WHAT YOU HAVE TO DO:
Take the entries below and print, exactly, the stretch from the line containing "MPI-ESM-LR AOGCM data." through the line containing "divergence as the residual.", both included.

SUPPLIED INFORMATION:
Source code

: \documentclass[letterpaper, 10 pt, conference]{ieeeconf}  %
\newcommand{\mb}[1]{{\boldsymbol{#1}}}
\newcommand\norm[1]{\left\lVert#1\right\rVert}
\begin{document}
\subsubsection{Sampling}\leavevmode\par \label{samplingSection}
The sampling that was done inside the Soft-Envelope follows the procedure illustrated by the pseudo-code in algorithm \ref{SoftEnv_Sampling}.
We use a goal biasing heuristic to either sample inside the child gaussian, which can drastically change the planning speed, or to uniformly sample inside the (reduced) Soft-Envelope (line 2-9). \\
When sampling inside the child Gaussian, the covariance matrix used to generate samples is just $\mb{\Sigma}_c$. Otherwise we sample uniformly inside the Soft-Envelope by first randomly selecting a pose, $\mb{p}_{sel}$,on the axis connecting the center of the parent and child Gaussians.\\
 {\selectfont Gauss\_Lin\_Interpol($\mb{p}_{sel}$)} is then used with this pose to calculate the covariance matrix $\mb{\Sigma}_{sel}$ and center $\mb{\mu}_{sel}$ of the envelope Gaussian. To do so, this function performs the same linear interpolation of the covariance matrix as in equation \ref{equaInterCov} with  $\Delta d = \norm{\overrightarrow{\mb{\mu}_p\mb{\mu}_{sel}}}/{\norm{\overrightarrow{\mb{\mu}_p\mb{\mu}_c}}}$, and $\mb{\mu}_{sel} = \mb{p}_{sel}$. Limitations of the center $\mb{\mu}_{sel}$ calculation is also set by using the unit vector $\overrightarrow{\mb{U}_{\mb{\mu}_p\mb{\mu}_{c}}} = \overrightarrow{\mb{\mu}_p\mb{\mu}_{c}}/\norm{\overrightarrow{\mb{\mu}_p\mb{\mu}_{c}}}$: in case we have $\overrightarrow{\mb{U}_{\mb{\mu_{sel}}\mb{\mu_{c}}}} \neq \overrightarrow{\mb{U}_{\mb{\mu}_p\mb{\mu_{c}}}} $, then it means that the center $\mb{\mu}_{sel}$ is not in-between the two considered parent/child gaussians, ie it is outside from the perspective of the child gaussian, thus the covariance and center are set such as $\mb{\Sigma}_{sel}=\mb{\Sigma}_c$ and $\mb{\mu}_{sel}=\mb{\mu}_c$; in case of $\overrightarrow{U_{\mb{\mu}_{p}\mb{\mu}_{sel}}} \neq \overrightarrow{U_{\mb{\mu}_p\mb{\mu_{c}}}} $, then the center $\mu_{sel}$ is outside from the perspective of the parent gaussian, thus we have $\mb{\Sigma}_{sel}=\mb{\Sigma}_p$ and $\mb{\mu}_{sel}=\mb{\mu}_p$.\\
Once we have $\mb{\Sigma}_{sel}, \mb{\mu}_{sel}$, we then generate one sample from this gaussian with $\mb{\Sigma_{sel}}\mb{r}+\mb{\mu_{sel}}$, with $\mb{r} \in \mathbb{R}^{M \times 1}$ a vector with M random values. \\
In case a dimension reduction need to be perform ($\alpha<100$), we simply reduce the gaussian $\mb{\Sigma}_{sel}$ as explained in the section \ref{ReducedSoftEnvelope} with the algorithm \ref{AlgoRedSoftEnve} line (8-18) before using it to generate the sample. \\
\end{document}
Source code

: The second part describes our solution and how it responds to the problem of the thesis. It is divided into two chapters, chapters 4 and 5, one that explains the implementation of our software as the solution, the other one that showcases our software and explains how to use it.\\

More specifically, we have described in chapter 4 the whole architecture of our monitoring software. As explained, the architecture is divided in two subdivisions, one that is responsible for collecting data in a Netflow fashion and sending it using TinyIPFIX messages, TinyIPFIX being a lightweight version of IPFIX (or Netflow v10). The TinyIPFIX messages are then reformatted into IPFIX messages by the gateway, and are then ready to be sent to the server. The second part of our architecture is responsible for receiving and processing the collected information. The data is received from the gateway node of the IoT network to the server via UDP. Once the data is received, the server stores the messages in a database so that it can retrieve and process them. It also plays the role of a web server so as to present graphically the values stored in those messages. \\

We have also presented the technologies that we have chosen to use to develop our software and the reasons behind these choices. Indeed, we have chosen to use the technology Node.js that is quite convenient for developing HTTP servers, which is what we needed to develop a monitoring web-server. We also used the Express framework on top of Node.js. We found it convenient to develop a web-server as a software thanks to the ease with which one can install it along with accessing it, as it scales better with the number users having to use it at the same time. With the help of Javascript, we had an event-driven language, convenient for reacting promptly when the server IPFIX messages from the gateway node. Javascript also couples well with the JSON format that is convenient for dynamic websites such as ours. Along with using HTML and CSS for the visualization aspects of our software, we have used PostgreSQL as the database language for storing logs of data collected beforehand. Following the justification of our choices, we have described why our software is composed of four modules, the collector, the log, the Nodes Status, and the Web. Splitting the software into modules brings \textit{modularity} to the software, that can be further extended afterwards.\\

==

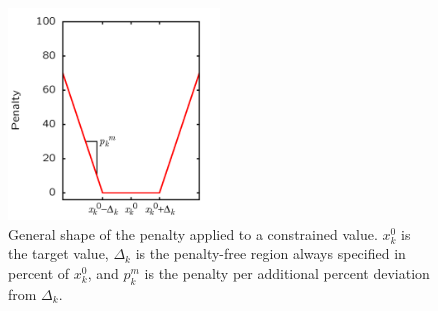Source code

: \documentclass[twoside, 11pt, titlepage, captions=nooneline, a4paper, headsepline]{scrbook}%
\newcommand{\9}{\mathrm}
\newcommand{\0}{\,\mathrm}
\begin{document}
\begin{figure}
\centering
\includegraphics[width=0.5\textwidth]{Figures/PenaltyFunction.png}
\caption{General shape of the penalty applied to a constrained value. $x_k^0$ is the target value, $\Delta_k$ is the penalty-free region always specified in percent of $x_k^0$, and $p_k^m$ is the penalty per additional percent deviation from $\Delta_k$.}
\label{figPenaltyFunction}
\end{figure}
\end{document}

...

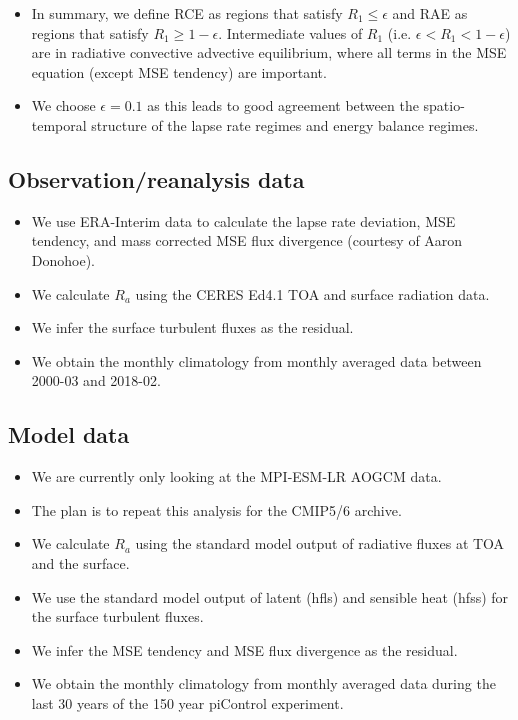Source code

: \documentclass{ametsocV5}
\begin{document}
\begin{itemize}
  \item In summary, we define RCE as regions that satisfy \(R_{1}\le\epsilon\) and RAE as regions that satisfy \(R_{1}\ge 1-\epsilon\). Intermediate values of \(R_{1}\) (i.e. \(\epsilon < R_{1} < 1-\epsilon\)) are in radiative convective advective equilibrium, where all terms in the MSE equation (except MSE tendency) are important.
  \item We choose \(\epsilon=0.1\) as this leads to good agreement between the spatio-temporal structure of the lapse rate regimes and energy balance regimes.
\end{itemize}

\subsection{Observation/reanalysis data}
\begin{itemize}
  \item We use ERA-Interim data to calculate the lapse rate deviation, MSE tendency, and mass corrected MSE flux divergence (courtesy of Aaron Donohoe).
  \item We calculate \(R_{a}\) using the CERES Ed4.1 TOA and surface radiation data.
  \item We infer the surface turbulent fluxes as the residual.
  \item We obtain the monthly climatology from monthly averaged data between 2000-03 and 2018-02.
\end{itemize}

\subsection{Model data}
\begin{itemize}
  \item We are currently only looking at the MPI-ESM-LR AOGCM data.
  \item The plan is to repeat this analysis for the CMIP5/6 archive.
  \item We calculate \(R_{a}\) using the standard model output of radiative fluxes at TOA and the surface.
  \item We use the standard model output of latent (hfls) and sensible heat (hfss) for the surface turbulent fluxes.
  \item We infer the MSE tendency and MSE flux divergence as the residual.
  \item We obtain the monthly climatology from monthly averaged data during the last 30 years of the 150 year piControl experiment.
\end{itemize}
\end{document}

EXERCISE OUTPUT:
  \item We are currently only looking at the MPI-ESM-LR AOGCM data.
  \item The plan is to repeat this analysis for the CMIP5/6 archive.
  \item We calculate \(R_{a}\) using the standard model output of radiative fluxes at TOA and the surface.
  \item We use the standard model output of latent (hfls) and sensible heat (hfss) for the surface turbulent fluxes.
  \item We infer the MSE tendency and MSE flux divergence as the residual.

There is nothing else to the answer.